- **Chart-based quiz items**:
----

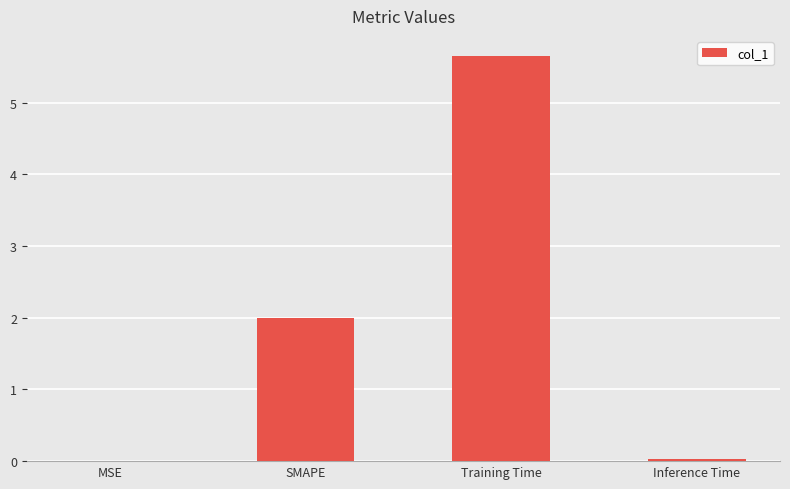

The chart shows a value of 0.0 at MSE. True or false?

True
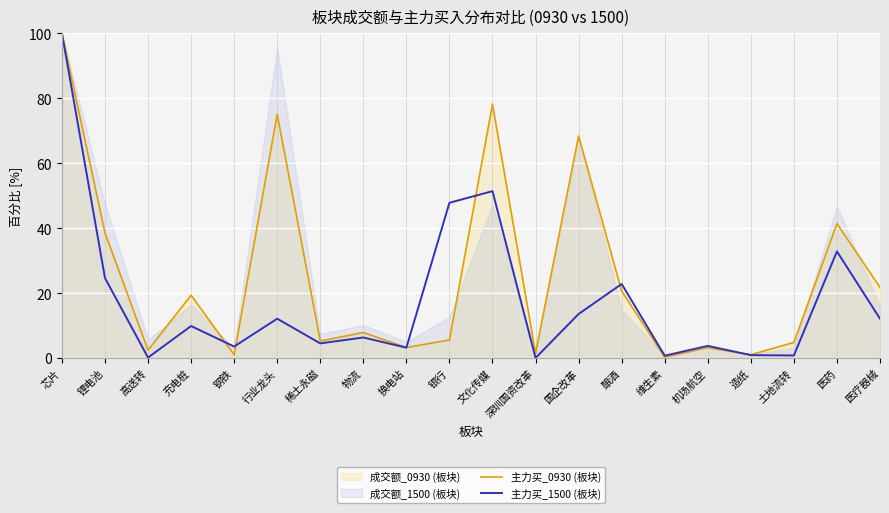

Is it true that 主力买_0930 (板块) equals 19.4 at 充电桩?

True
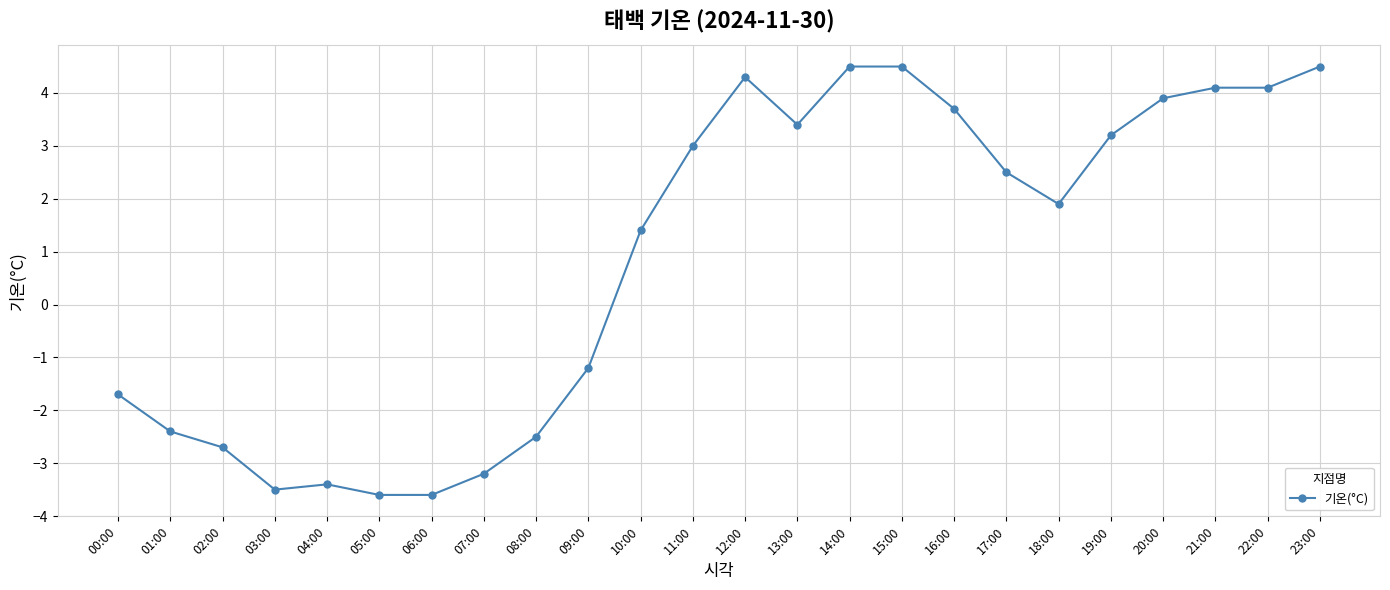

True or false: the data has more than 1 interior local peaks.

True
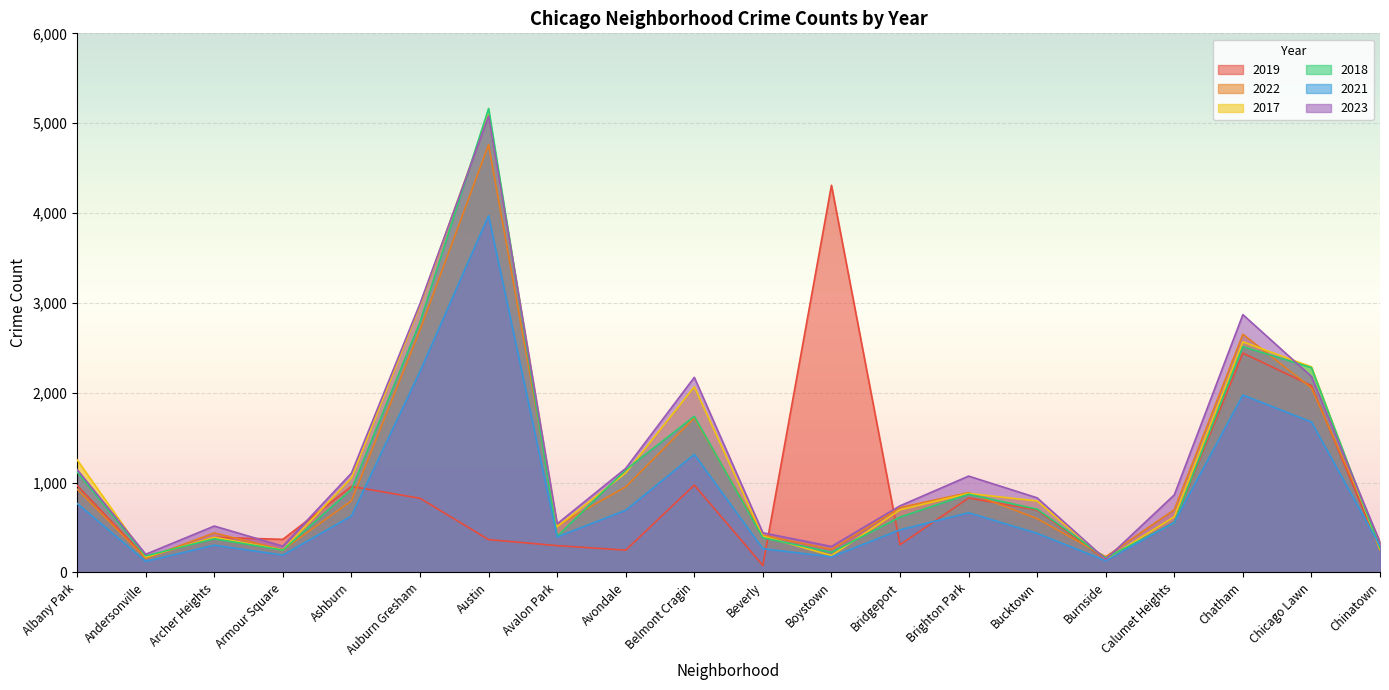

Is it true that 2018 equals 554 at Calumet Heights?

True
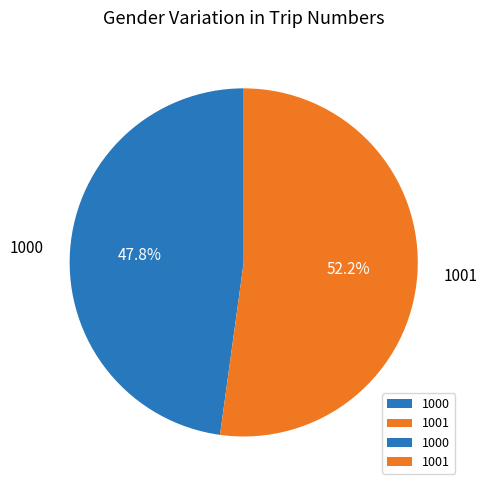

Which slice is the largest?

1001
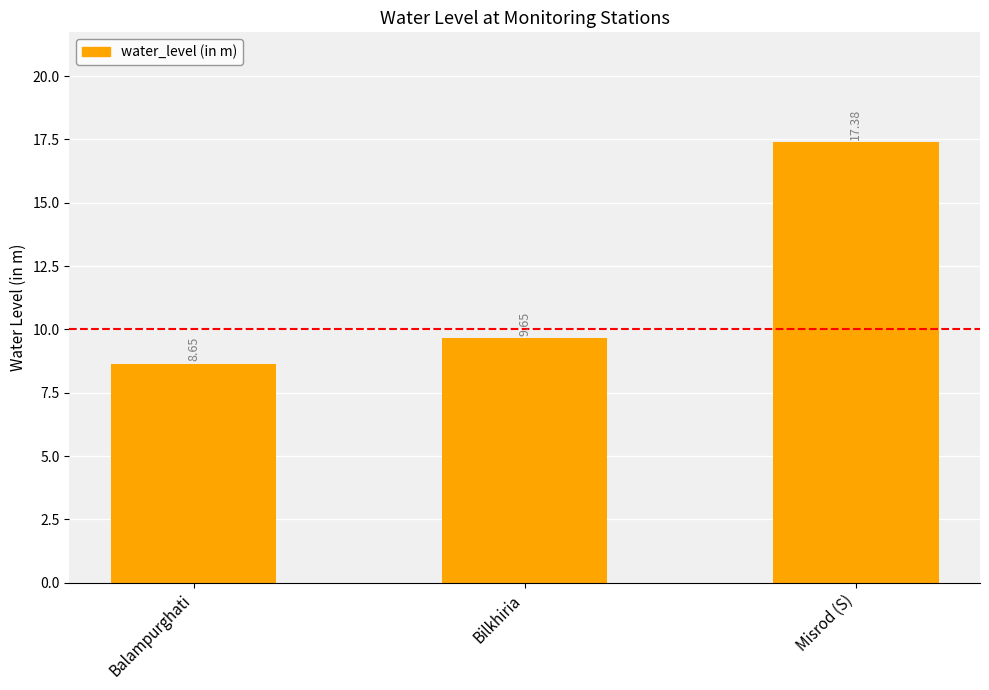

At which category does the chart reach its minimum across all series?

Balampurghati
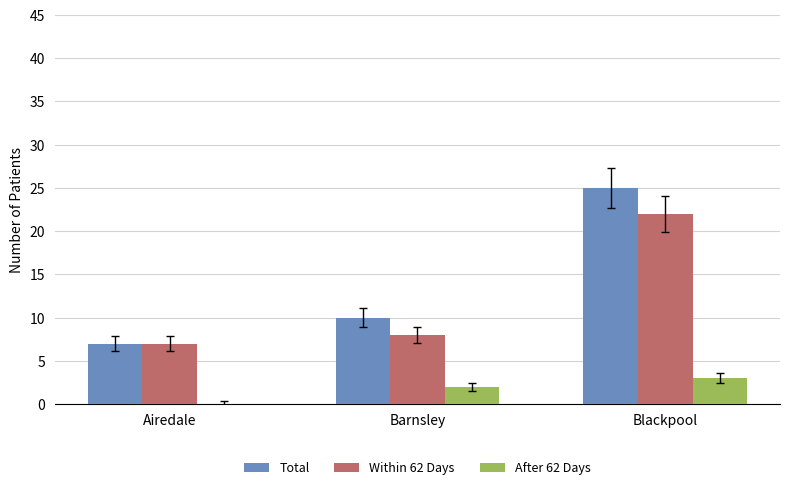

True or false: Within 62 Days has a value of 34 at Blackpool.

False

----

- **Work instruction**: Repeat the lines of the items above word for word, from the line containing "At which category" through the end of the items, including both ends. Omit the pictures from your answer.

- **The answer**:
At which category does the chart reach its minimum across all series?

Balampurghati

True or false: Within 62 Days has a value of 34 at Blackpool.

False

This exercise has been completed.